**Document segment**
▼
Tourism between China and Russia is about to accelerate since a 7,000-kilometer, 1.5 trillion yuan ($245 billion) high-speed rail under consideration will cut travel time between Beijing and Moscow from six days to two, the Beijing Information Office says.
"The high-speed train will give tourists another option and bring more visitors to China," says Jiang Yiyi, director of the China Tourism Academy's International Tourism Development Institute.
Top and above: It takes six days to travel on train from Beijing to Moscow. The newly planned high-speed rail will cut the time to two days. Photos by Hong Yu / For China Daily |
It will run through Kazakhstan and likely boost tourism among countries along the ancient Silk Road, especially Central Asian nations, she says.
More than 2 million Russians visited China last year. Most were from the country's easternmost areas, National Public Opinion Poll Lab chief analyst Liu Zhiming says.
"The high-speed rail will make it more convenient for them to explore China," Liu says.
An advantage over the nine-hour direct flight between the capitals is the train affords such scenery as primitive forests, lakes and wetlands, Jiang says.
Rail transport affords greater capacity than air travel and can deliver bulk cargo, too, experts point out.
▲
**Information supplied**
▼
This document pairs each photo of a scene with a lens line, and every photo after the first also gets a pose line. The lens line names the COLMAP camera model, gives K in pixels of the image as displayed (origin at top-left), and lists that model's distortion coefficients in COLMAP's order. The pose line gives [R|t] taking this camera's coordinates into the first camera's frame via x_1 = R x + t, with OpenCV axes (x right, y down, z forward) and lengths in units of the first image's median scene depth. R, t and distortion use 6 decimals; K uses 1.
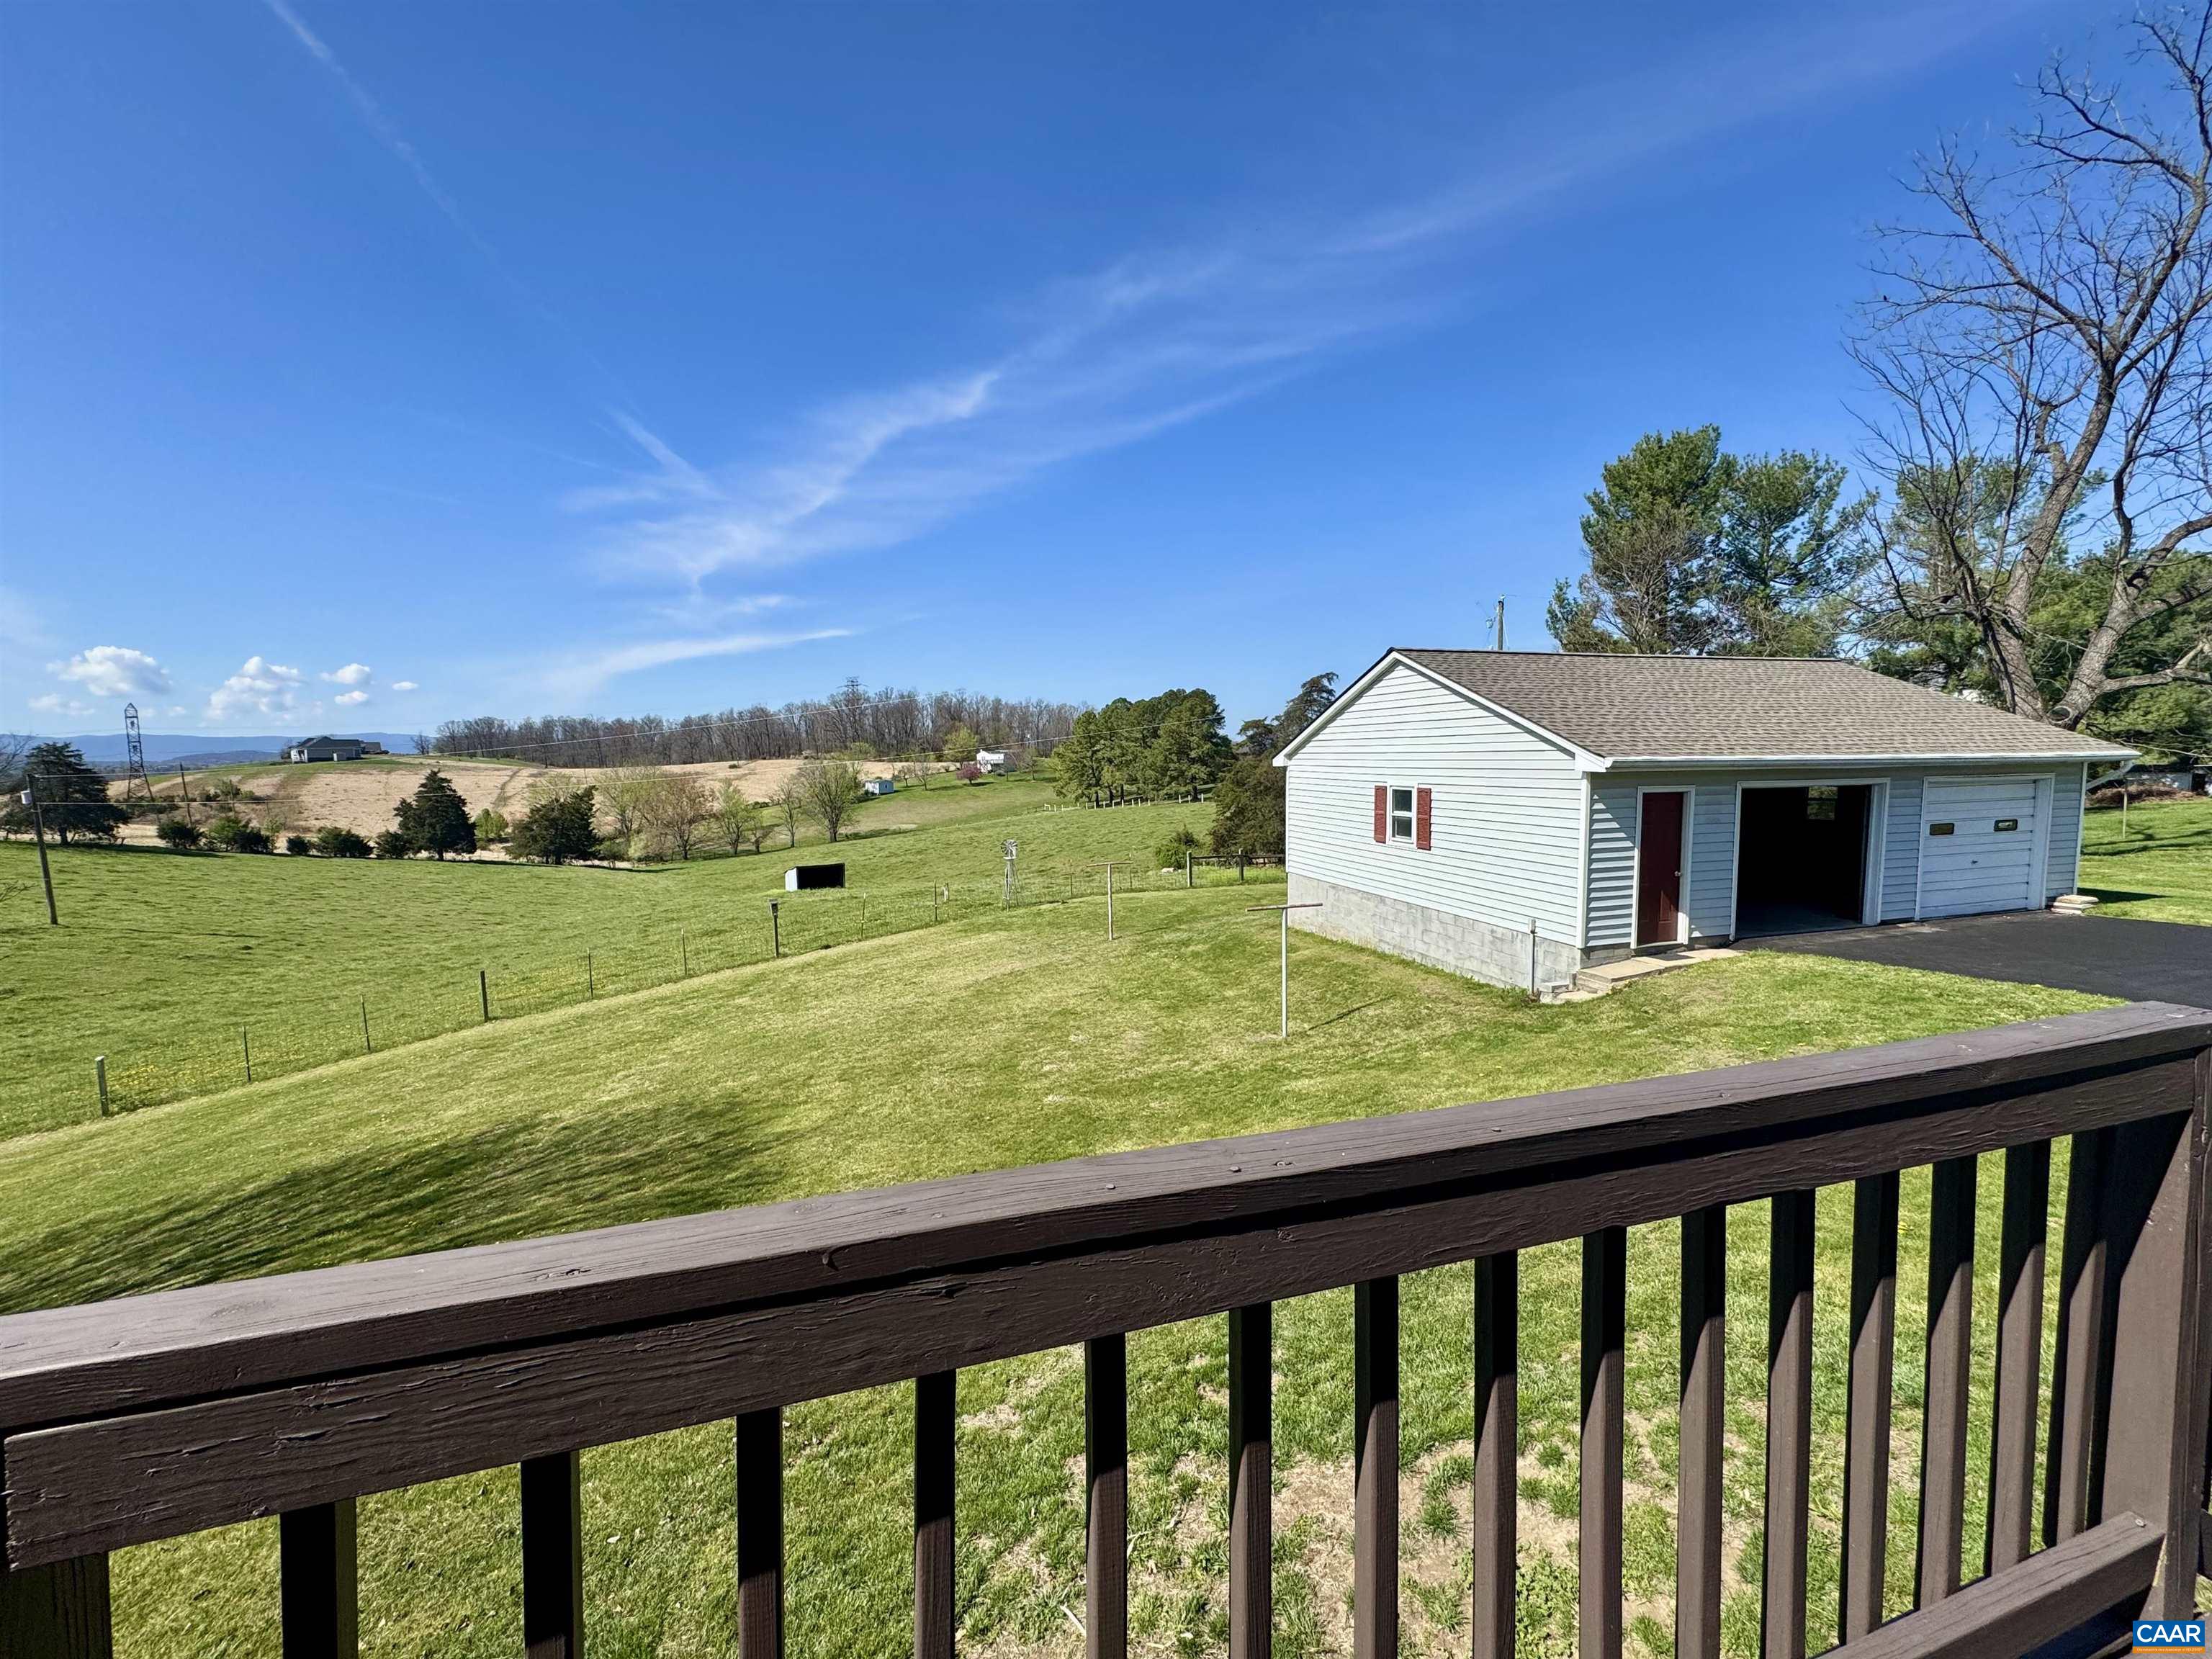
▲
**Using the information**
**1.** In the piece on the Beijing–Moscow high-speed rail, how long is the direct flight between the two capitals?
**2.** Condense the paragraph beginning "Tourism between China and Russia is about to accelerate" from the piece on the Beijing–Moscow high-speed rail into a shorter version that keeps its main facts.
The lines above come from a separate source unrelated to the text.

**Numbered answers**
**1.** Nine hours.

**2.** According to the Beijing Information Office, a proposed 7,000-kilometer high-speed rail costing 1.5 trillion yuan ($245 billion) would cut Beijing–Moscow travel from six days to two and speed up tourism between China and Russia.